The U.S. Defense Department will issue new press credentials while removing media offices from the Pentagon building itself, a department official announced Monday. This move follows a judge’s ruling that sided with The New York Times in a lawsuit concerning limits on reporters’ access.
Pentagon spokesperson Sean Parnell stated the agency disagrees with the ruling and intends to appeal. Last week, U.S. District Judge Paul Friedman in Washington, D.C., found the Pentagon’s new policy illegally restricted the press credentials of reporters who chose to leave the building rather than accept the new rules.
Parnell indicated that journalists will now work from an “annex” situated on the Pentagon grounds but outside the main structure.

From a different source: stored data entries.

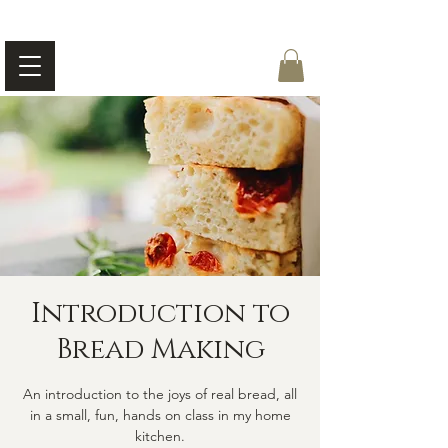
Introduction to
Bread Making
An introduction to the joys of real bread, all
in a small, fun, hands on class in my home
kitchen.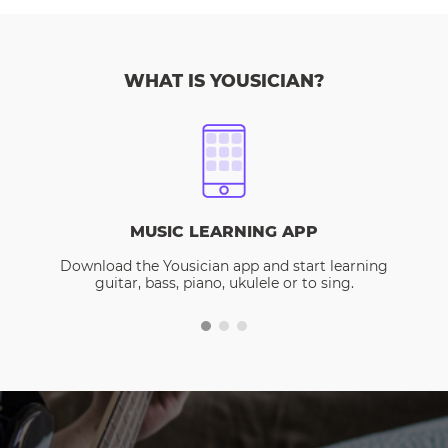
WHAT IS YOUSICIAN?
MUSIC LEARNING APP
Download the Yousician app and start learning
guitar, bass, piano, ukulele or to sing.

He noted the new facility “will be available when ready,” though he did not specify a timeline for its completion.
Journalists will still be granted access to the Pentagon for press conferences and interviews arranged through the department’s public affairs team, but they will be required to be escorted, Parnell confirmed on X.

The Times sued the Pentagon and Defense Secretary Pete Hegseth in December, claiming the credentialing policy violates the journalists’ constitutional rights to free speech and due process.

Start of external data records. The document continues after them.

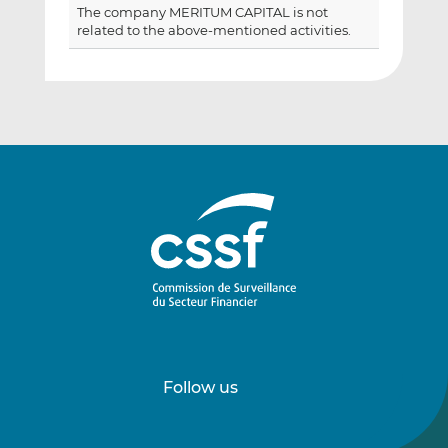
The company MERITUM CAPITAL is not
related to the above-mentioned activities.
Follow us
Follow
Follow
us
us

The current Pentagon press corps is comprised mostly of conservative outlets that agreed to the policy. Reporters from outlets that refused to consent to the new rules, including from The Associated Press, have continued reporting on the military.
The AP, meanwhile, is awaiting a decision by a three-judge panel of the U.S. District Court of Appeals on its separate lawsuit against President Donald Trump’s administration. The AP contends that Trump’s White House team punished it by reducing its access to presidential events because the outlet hasn’t followed his lead in renaming the Gulf of Mexico.